EXERCISE DESCRIPTION =
Each record below is to be copied exactly; the pictures are to be omitted.

PROVIDED DATA =
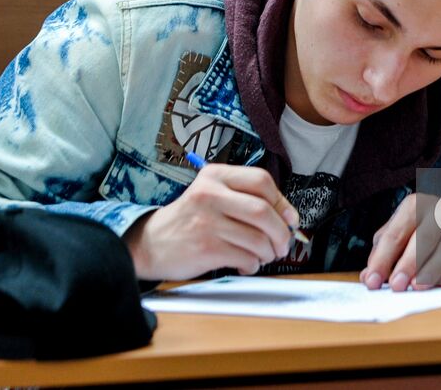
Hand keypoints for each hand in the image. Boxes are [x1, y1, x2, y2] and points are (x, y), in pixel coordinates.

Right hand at [123, 163, 299, 280]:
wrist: (150, 244)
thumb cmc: (190, 220)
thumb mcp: (213, 195)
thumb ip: (246, 199)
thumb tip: (289, 218)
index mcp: (215, 175)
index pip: (261, 180)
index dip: (282, 202)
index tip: (289, 219)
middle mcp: (210, 194)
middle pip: (263, 211)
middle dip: (281, 233)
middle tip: (283, 245)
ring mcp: (206, 221)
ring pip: (258, 238)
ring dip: (268, 252)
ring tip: (262, 255)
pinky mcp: (206, 248)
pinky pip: (245, 257)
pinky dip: (253, 264)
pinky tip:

RESULT OF THE TASK =
Hand keypoints for each hand in the image. Boxes are [x1, y1, x2, y2] and points are (x, y), in pixel coordinates.

Right hand at [123, 163, 299, 280]:
wrist: (150, 244)
thumb cmc: (190, 220)
thumb mcp: (213, 195)
thumb ip: (246, 199)
thumb tip: (289, 218)
index mcp: (215, 175)
index pip: (261, 180)
index dip: (282, 202)
index tip: (289, 219)
middle mcp: (210, 194)
middle pip: (263, 211)
middle dip: (281, 233)
middle tip: (283, 245)
ring mcp: (206, 221)
ring pip: (258, 238)
ring dip: (268, 252)
ring tip: (262, 255)
pinky mcp: (206, 248)
pinky pip: (245, 257)
pinky dip: (253, 264)
pinky tip:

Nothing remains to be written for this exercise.